One occurrence happened two weeks ago, when she heard children playing with old toy cars in an upstairs room. There wasn't anybody in the building except her and an employee--an employee with no toy cars, we might add.
"I was sitting on the bench, the lights were off and it was quiet," Altevogt said. "I heard the children playing, and I said, 'I hear something up the front stairs.'"
That's when the employee said that he'd been hearing the same thing too, but didn't want to say anything.
Then there's the security system. When it's tripped, microphones start recording. Altevogt said she hears thumping on the tapes, but when she and Fred arrive at the store, nothing has been disturbed.
"We finally quit coming to check things out," she said.
The building, at 1045 S. High St., was built as a private residence in the late 1800s, she said. It housed two different funeral homes in the 1920s and '30s, and an Elks Lodge from the '40s to the '70s.

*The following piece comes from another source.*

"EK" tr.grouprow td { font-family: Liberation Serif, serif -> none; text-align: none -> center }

Some customers won't go into one room upstairs because they feel like they're being choked there. Before escorting The Other Paper into the room, Altevogt reassuringly said, "I've never felt anything in here."
Altevogt said that employees have seen a tall man with a handlebar mustache wearing a brown suit (matching the description of a photograph of the original embalmer), a woman walking down a back hallway wearing a Gone With the Wind-era yellow desk, and a man wearing a black cape. Upon seeing the black-caped man a second time, one employee promptly quit.

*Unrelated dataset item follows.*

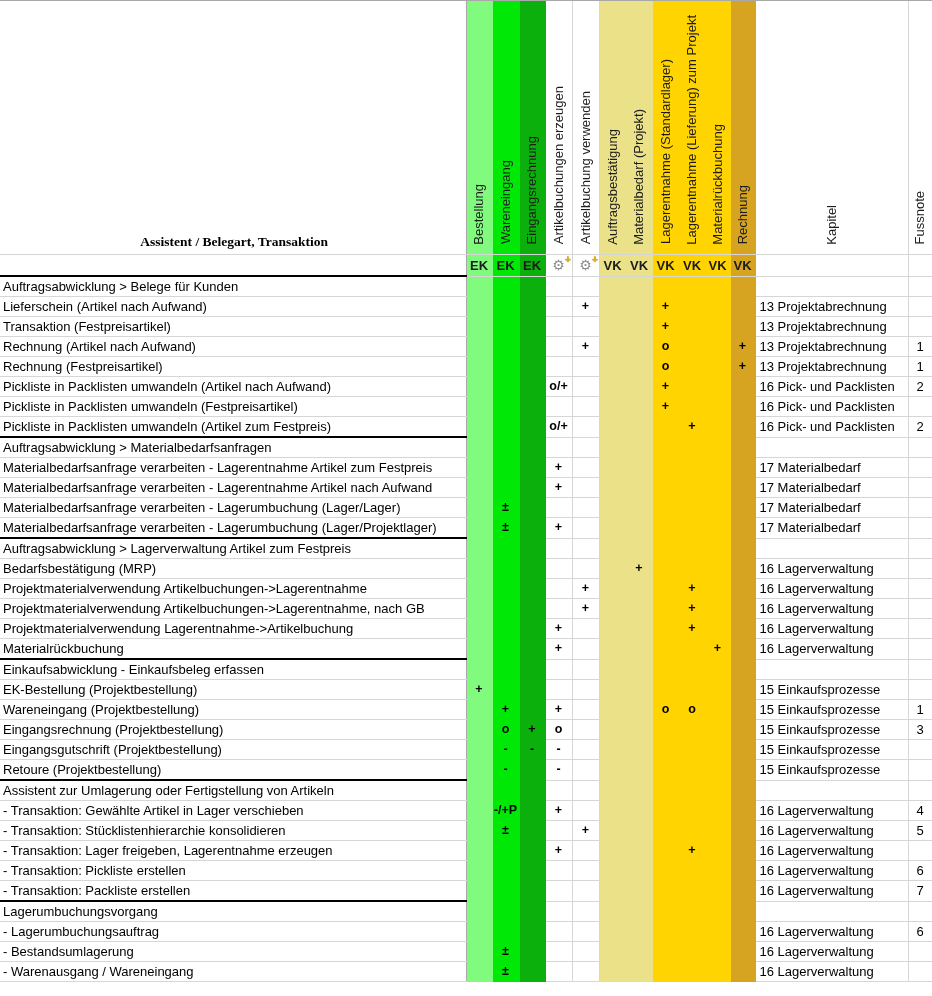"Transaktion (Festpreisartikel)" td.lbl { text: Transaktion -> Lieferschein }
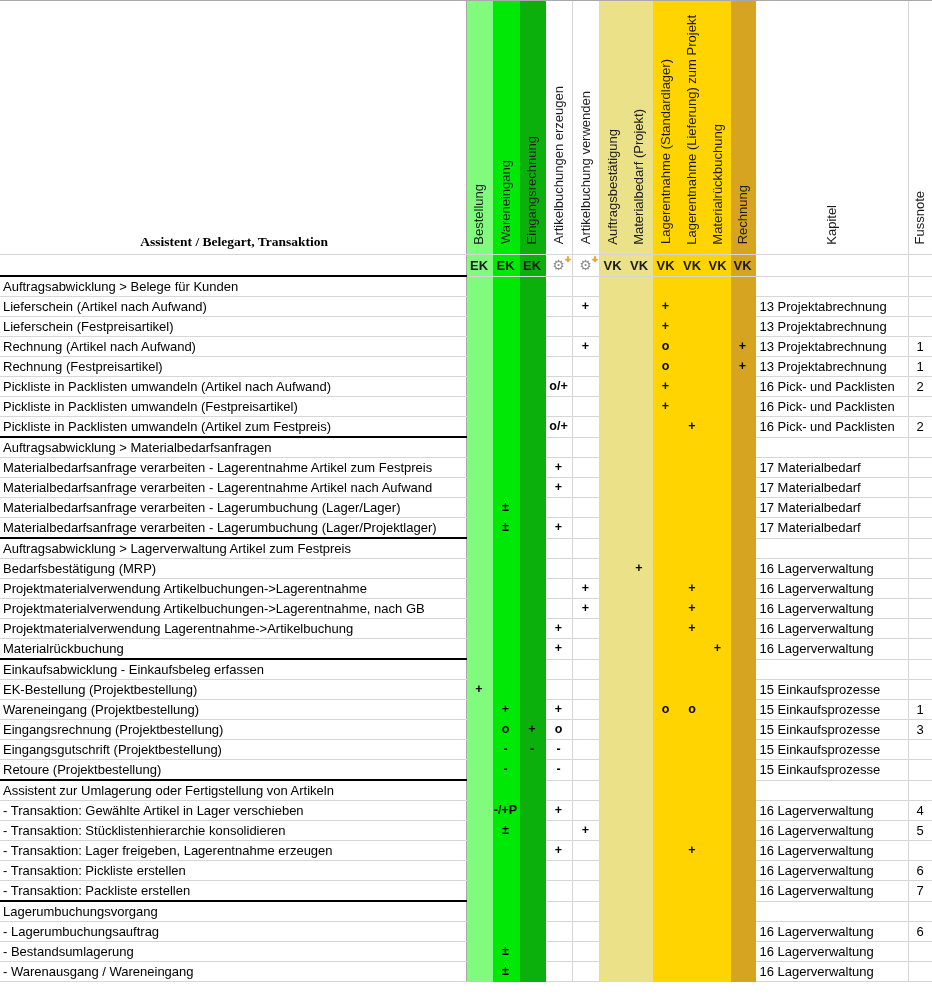"Rechnung (Festpreisartikel)" tr.item { html: <tr> <td>Rechnung (Festpreisartikel)</td> <td></td> <td></td> <td></td> <td></td> <td></td> <td></td> <td></td> <td>o</td> <td></td> <td></td> <td>+</td> <td>13 Projektabrechnung</td> <td>1</td> </tr> -> none }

Another employee swears a ghost brushed past her twice, Altevogt said. Yet another saw an orb come out of a wall, pass over him and head down a hallway.

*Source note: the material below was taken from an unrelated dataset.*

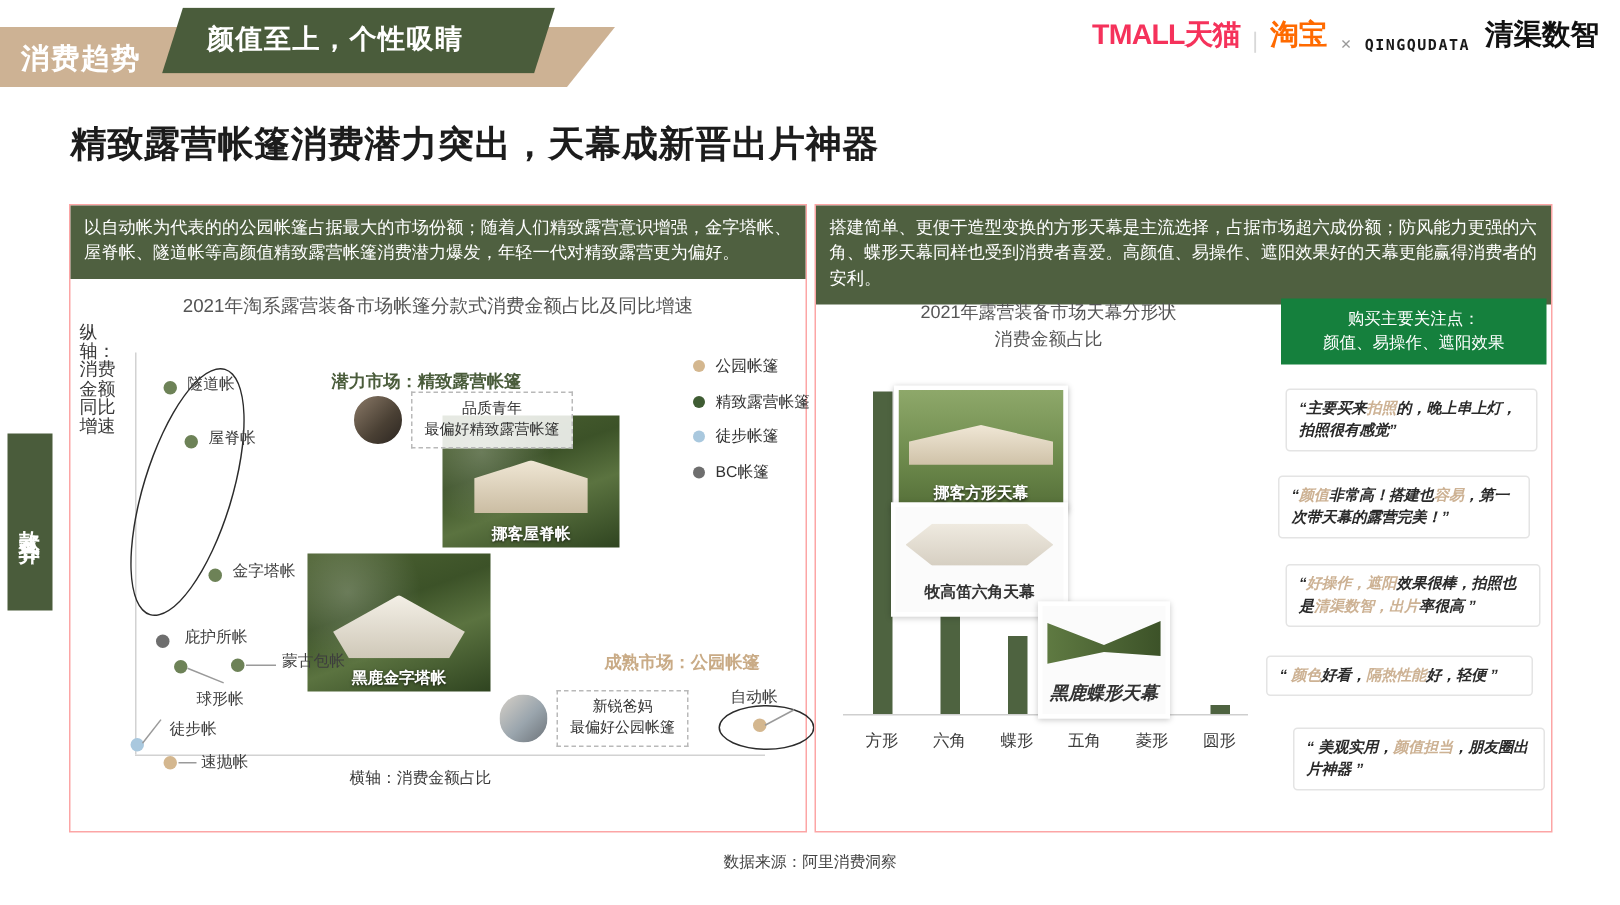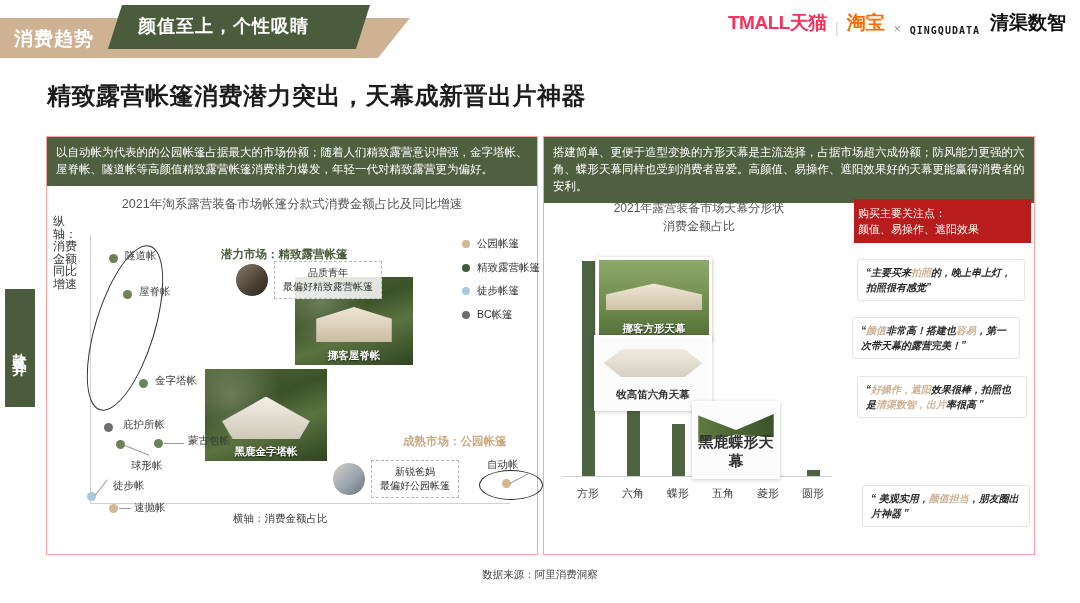"购买主要关注点：" .focus-box { background: #b91c1c -> #15803d; text-align: left -> center }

"Everybody that works here has stories," Fred Altevogt said.
He has one himself. On Thursdays, he said, there's a distinct aroma of Italian food near an old pop machine (which happens to sit a few feet from a bench where people sometimes hear a couple of old ladies talking).
"I used to get spooked, but I've gotten used to it," Patt Altevogt said. "Things have been happening for 15 years. New things come. Old things die off."
Tammy Heimerl, an Antique Mall employee, still gets spooked. She said that she can't go into a back room because it smells like death: "It makes the hair stand up on the back of my neck."
She also doesn't like to go into the attic, although Altevogt said nothing has ever happened there. Maybe not, but Heimerl said she always thinks someone is watching her when she's up there: "I fly down those steps."
Despite all this, Altevogt has decided against having the building ghostproofed.
"I thought about having someone come in and bless it," she said, "but I think it adds to the charm."
Altevogt expects more charming hauntings, and soon.
"Any time we talk about it, something happens," she said. "Something will probably happen tonight."